O fenômeno da tentativa de socializar em grupos que exigem de adolescentes provas de resistência que trazem em si um absurdo desprezo pela vida (como se prova de coragem fosse se enforcar e filmar para compartilhar e ser aceito num estranho grupo de “amigos”) proliferam sem requerer das autoridades muito controle. E a escola, palco de quase tudo, precisa de ajuda para lidar com mais isso.

 

Sobre os suicídios, famílias inteiras precisam de ajuda. Trata-se de uma questão de saúde pública também e mais que somente isso: de políticas públicas de inclusão. 

 

Dados divulgados ainda no ano passado, pelo Ministério da Saúde, mostram que o índice de suicídios cresceu entre 2011 e 2015 no Brasil e, assustadoramente, se tornou a quarta maior causa de mortes entre jovens de 15 e 29 anos. Em 2011, foram 10.490 mortes: 5,3 a cada 100 mil habitantes. Já em 2015 o número chegou a 11.736: 5,7 a cada 100 mil, segundo dados são do Sistema de Informação sobre Mortalidade (SIM).

 

O que está acontecendo de tão grave que permeia nossa sociedade incrivelmente moderna e avançada para adoecê-la assim não é tema de discussão política. Mas deveria.

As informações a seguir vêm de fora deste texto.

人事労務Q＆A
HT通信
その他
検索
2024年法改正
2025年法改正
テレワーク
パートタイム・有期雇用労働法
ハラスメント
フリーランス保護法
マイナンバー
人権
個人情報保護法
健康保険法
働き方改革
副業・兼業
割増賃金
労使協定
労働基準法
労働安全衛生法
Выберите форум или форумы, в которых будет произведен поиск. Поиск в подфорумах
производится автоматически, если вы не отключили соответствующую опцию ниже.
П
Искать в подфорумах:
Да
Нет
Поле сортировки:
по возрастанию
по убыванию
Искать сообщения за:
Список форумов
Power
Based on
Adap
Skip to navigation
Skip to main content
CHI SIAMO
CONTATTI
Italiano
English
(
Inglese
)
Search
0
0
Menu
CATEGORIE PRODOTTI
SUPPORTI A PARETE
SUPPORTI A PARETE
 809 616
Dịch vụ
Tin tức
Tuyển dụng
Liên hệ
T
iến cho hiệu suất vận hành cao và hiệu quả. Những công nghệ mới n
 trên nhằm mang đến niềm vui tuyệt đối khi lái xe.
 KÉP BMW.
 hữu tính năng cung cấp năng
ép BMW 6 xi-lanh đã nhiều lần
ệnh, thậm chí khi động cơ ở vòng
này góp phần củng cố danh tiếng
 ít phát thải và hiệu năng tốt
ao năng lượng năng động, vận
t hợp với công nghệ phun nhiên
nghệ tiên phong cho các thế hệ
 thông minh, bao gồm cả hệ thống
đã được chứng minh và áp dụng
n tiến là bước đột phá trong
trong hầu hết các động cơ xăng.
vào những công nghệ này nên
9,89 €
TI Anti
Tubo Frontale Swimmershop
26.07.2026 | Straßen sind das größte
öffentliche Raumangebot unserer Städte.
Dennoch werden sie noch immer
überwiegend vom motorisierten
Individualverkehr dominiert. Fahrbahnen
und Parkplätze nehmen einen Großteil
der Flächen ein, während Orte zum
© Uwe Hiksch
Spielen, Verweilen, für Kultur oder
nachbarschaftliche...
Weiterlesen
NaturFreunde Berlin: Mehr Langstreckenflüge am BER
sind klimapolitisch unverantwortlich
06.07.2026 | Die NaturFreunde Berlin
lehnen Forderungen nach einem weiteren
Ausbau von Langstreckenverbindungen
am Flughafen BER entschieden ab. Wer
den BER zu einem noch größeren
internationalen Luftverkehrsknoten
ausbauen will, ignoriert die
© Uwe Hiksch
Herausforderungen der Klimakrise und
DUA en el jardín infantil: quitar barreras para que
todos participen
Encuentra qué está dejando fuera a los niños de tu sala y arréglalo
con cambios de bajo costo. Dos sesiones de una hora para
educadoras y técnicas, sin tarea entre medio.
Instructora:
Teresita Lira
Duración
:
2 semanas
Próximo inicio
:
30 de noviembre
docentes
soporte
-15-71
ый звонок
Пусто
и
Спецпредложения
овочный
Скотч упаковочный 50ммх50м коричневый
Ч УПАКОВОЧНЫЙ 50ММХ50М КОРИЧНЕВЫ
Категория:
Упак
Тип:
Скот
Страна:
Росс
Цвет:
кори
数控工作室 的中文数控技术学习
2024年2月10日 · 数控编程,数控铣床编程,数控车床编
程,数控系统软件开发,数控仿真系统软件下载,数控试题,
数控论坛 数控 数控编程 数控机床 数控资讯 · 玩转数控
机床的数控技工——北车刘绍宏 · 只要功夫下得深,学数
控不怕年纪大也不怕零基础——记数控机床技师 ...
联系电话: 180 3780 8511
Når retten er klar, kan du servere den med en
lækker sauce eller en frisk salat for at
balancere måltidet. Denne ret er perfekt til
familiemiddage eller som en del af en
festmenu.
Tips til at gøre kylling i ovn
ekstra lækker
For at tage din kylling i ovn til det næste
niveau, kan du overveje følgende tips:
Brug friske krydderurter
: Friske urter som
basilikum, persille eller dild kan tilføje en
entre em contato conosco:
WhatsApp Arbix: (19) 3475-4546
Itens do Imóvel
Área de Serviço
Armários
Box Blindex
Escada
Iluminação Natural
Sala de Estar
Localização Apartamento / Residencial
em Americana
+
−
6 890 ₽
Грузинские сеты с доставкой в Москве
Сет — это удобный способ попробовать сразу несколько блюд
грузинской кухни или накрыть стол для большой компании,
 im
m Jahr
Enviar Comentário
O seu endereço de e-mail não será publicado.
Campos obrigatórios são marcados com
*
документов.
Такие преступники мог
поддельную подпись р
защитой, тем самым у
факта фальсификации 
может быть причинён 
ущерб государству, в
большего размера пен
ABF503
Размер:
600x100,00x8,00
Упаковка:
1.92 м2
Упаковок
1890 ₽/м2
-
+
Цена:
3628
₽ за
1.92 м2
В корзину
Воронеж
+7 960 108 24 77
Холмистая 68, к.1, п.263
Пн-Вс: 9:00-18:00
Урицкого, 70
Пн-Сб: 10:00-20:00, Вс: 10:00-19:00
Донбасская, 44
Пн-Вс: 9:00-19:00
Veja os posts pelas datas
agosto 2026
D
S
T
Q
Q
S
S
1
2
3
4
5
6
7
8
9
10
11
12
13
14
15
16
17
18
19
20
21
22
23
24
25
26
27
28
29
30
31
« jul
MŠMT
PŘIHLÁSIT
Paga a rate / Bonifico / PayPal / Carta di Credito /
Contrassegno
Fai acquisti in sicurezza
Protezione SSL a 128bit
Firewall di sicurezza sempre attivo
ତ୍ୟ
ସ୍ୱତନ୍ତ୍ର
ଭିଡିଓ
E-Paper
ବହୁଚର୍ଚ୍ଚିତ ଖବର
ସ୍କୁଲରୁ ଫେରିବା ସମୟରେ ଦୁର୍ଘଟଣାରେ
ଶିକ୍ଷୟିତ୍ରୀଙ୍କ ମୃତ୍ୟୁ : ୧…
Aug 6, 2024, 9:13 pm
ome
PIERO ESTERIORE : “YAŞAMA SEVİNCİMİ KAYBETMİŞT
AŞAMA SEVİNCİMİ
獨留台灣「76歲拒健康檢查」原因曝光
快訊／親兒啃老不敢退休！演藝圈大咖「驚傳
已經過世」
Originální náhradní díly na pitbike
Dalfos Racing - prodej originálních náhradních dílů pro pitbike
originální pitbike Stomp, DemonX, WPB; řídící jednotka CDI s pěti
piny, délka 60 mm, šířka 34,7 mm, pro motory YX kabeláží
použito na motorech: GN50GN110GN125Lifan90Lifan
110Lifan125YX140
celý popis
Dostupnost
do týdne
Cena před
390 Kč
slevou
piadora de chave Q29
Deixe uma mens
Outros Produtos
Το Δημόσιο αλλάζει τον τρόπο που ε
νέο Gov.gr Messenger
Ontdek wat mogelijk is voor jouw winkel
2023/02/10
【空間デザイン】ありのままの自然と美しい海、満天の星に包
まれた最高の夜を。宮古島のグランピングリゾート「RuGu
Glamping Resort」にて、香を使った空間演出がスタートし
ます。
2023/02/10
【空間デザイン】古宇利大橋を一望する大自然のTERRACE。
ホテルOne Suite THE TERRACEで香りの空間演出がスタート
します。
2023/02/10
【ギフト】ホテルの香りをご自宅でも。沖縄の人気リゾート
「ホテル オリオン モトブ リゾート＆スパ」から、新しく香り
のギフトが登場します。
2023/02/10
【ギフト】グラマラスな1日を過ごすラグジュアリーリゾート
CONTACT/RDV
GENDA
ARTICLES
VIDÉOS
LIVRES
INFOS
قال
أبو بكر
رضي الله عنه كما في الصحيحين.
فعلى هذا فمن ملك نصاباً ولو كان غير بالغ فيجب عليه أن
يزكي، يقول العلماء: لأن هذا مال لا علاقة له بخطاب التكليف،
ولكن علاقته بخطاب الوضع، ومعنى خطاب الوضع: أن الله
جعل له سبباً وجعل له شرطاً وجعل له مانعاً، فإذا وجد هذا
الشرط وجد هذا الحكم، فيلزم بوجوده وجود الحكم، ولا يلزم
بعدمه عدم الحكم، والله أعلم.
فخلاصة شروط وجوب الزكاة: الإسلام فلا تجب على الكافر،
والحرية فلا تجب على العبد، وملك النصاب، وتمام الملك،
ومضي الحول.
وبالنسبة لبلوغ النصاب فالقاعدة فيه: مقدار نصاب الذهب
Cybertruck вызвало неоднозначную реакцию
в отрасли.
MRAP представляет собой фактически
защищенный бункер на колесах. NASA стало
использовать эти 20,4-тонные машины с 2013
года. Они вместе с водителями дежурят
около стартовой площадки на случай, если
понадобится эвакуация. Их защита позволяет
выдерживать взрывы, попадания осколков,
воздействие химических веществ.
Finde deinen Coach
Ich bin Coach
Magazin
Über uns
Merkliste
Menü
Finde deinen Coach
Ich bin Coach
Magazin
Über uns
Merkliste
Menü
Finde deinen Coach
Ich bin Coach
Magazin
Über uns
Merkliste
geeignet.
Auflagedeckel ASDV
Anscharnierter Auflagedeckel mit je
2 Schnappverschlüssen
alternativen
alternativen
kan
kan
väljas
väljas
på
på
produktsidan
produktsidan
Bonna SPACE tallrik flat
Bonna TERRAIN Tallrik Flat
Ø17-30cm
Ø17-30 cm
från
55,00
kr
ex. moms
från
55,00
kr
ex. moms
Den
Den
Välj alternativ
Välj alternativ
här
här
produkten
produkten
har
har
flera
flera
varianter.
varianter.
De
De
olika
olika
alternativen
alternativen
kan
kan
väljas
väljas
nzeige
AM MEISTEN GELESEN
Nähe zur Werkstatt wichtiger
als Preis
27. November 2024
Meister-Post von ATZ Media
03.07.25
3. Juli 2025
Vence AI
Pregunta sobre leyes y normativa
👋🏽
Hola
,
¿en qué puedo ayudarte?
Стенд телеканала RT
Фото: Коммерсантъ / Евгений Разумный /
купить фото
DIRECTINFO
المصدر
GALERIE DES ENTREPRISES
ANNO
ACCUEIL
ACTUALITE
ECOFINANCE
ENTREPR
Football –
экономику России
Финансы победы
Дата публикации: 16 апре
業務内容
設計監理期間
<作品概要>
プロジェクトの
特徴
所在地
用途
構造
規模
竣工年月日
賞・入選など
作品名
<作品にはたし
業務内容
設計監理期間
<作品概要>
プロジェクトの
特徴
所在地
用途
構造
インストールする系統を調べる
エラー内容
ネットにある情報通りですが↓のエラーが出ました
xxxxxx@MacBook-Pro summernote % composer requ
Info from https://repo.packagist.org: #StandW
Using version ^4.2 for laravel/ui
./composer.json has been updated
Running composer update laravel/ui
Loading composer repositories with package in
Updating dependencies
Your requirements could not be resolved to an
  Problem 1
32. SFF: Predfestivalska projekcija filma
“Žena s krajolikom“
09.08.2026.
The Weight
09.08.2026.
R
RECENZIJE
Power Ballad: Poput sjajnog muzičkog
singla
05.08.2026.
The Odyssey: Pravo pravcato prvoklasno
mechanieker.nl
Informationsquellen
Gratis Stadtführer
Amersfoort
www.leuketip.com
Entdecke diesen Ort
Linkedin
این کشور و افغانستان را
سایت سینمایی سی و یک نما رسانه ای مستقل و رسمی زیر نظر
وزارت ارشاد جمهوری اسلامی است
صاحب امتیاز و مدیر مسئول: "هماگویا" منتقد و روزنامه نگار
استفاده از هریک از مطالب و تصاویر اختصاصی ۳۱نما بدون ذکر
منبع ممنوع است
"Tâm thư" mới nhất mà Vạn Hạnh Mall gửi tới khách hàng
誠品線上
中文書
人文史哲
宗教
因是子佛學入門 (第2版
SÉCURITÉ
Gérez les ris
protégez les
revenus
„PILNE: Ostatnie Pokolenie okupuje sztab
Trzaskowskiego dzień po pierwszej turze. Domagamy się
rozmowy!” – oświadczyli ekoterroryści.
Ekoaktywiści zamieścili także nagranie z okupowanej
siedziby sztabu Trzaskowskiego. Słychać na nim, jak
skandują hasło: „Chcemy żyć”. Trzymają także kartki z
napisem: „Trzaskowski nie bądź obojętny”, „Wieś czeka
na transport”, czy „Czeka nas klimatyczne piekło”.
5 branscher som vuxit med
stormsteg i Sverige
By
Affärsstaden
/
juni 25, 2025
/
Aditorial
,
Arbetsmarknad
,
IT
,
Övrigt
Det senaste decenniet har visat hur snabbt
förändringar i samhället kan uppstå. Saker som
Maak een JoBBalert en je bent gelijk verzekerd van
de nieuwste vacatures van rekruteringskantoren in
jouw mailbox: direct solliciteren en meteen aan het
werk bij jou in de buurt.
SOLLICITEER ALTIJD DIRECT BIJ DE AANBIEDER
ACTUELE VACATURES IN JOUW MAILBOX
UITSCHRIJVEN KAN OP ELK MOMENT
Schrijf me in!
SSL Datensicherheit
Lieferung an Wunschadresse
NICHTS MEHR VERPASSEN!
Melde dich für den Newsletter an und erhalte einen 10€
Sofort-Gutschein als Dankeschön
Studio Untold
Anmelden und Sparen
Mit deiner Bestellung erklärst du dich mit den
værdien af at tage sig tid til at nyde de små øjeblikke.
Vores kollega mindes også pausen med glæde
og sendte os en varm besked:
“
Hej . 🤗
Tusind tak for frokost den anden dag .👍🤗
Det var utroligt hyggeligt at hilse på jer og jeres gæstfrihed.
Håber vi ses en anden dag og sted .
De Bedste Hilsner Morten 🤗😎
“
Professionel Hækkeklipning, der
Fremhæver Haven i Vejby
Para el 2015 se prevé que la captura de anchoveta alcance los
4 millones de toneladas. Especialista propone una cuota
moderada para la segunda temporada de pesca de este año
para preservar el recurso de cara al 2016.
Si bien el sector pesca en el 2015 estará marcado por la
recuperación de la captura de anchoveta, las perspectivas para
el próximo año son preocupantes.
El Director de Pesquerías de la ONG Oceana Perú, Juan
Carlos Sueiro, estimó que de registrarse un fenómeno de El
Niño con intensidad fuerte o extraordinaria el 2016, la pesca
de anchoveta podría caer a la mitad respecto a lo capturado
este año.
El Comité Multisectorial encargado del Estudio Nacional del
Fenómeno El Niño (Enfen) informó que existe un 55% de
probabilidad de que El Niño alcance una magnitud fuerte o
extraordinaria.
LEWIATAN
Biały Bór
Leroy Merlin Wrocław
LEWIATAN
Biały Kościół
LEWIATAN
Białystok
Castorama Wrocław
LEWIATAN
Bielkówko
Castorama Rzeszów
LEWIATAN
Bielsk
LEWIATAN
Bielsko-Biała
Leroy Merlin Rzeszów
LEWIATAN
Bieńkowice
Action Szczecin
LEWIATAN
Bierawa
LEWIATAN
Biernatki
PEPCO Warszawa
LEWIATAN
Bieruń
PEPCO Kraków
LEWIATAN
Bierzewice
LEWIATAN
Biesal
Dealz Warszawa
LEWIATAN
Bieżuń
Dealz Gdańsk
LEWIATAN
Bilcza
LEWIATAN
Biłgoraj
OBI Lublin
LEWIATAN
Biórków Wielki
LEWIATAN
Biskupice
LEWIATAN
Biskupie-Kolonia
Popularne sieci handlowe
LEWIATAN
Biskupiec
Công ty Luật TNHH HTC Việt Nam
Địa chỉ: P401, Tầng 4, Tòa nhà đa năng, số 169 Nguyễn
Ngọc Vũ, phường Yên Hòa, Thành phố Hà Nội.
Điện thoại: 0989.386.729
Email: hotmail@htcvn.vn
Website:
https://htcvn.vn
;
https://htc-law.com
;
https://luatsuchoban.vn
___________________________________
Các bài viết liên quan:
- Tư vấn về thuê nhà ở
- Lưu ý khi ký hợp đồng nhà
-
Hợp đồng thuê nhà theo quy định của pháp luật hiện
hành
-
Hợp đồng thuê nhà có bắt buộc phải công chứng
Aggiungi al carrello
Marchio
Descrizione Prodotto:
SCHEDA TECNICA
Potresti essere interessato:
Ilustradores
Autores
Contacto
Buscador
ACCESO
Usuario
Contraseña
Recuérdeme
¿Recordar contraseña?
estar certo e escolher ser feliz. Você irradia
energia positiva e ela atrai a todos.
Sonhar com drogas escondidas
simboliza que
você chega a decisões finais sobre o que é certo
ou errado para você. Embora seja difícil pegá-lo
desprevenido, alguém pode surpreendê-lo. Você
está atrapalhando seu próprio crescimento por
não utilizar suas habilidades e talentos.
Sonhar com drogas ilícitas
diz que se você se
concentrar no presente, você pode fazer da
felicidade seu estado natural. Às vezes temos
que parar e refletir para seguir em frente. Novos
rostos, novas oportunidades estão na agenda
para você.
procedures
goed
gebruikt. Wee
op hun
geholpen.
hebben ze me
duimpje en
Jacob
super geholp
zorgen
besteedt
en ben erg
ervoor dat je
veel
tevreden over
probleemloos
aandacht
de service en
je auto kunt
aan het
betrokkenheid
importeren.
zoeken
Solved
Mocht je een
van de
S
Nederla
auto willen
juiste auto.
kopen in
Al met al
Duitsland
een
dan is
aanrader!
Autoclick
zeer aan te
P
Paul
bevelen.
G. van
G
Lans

Para que um dia o desenvolvimento no nosso País possa ser medido não somente pelos bons índices conquistados na educação, na segurança, ou na atenção básica à saúde pública, mas também num vago conceito chamado felicidade.

 

E este deveria incluir menos gente se matando. Por hora seguimos lamentando a perda de vidas de Dalétis, Anas, Joãos e Plínios, e tantos outros que seus amigos e famílias choram. Mas não basta lamentar. É preciso agir.